Thursday, December 30, 2010

Best of Blog Chain: Torture or Tough Love?

My final Best of Blog Chain post is from February 22, 2009; this is one of my favorites. I hope you've enjoyed the blast from the past!


Time again for another Blog Chain Post. Leah picked the topic this time, and she's hoping to make us stretch ourselves. Here's her question (or series of questions):

So Blogchain, (and others) show me your dark side...What do you do to amp up the conflict? What pins do you stick in the little voodoo dolls? How do you torture your characters???

(As always, you can go back to Leah's post to follow this chain from the beginning, or you can go back to Michelle's post immediately before mine and follow the chain backwards.)

Leah thinks this topic will make some Blog Chain members squirm since (and I quote), "These girls are nice...sweet...moms and teachers and doctors!" Leah, I assume you're not a parent yet; forgive me if that's wrong. But moms know sometimes you have to let the baby cry himself to sleep, no matter how long it takes, so he learns to fall asleep on his own and sleep through the night; sometimes you have to take your child to the doctor for shots and give them nasty-tasting medicine; and sometimes you have to take away something dangerous or discipline them when they do something wrong.

In short, sometimes you need to practice tough love, even if your kids think it's torture.




When it comes to writing characters, I treat them like children (no wonder they sound younger than they are!) and practice tough love with them. I like my protagonists; I don't want to subject them to waterboarding. My antagonists deserve that. But my protags wouldn't enjoy their Happy Ever After endings so much if they didn't pass through some tough times first. And to be honest, I want to see my characters grow over the course of a novel, but they won't overcome their faults until they make mistakes and learn from them. The wounds that I give them will remake them.

Let me give some examples from my WIP, Across Two Universes. At the beginning of the novel, my hero, Paul Harrison, is a seventeen-year-old actor. He is also literally the product of two universes and has a unique talent because of that. However, he doesn't understand his gift, so when his mother is poisoned, he doesn't understand the warning in time to save her. This guilt will drive some of his most desperate acts later in the story. But I don't stop there. Paul was cloned from a famous musician who lost his mother at seventeen. Paul suspects his mother was killed to make his life similar to the man he was cloned from. The death doesn't unlock his musical talent (he doesn't have any), but it gives him more guilt he has to live with, and the only way he can deal with it is to bring the murderer to justice. Add to that the fact that Paul refused to give his mother a final hug (It was in public; he didn't want to look like a mama's boy. The refusal probably saved his own life, but at the cost of more guilt.), and I have another factor that will affect how Paul treats others in the future.

EXERCISE: According to the blog post, who is Paul Harrison at the start of the novel? The records are separate material with no connection to the blog post.

DATASET ENTRIES:
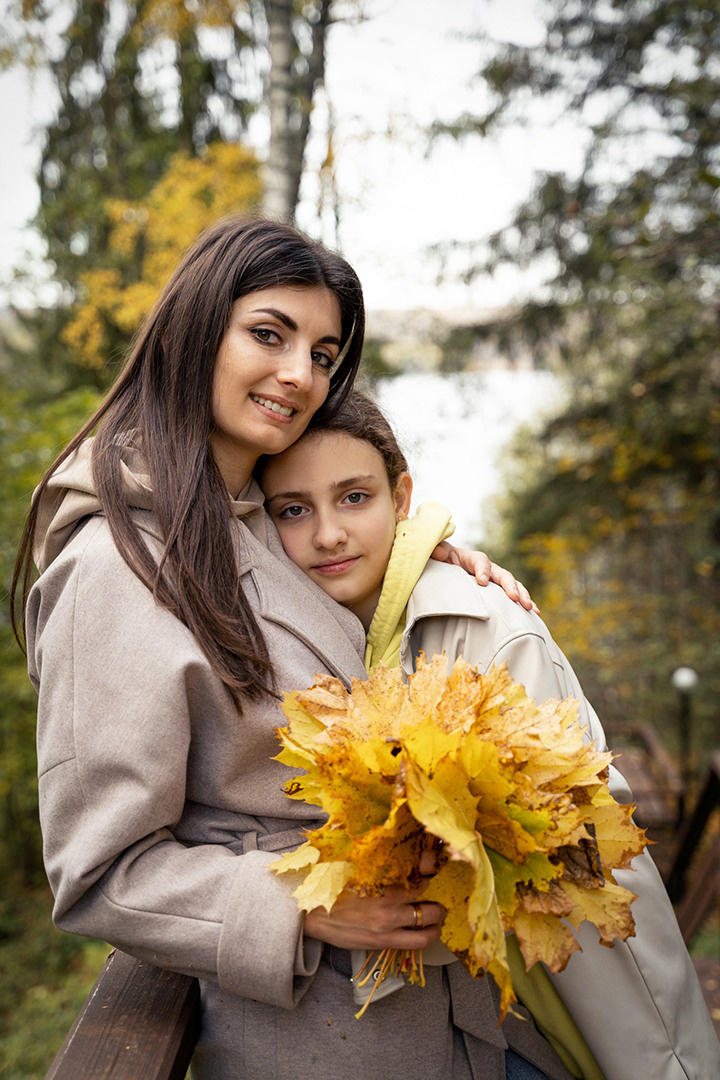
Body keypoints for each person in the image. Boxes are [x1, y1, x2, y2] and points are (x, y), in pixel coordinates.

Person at [13, 215, 546, 1080]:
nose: (301, 375)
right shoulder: (117, 567)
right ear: (195, 332)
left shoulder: (256, 514)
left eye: (326, 354)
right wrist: (308, 904)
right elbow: (98, 871)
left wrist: (421, 565)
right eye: (269, 334)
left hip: (466, 1022)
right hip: (329, 1040)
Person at [259, 387, 720, 1080]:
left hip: (560, 998)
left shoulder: (486, 626)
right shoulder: (319, 630)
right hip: (458, 1009)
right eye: (294, 510)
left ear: (400, 496)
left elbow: (582, 824)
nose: (328, 533)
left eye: (354, 497)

EXERCISE OUTPUT: A seventeen-year-old actor.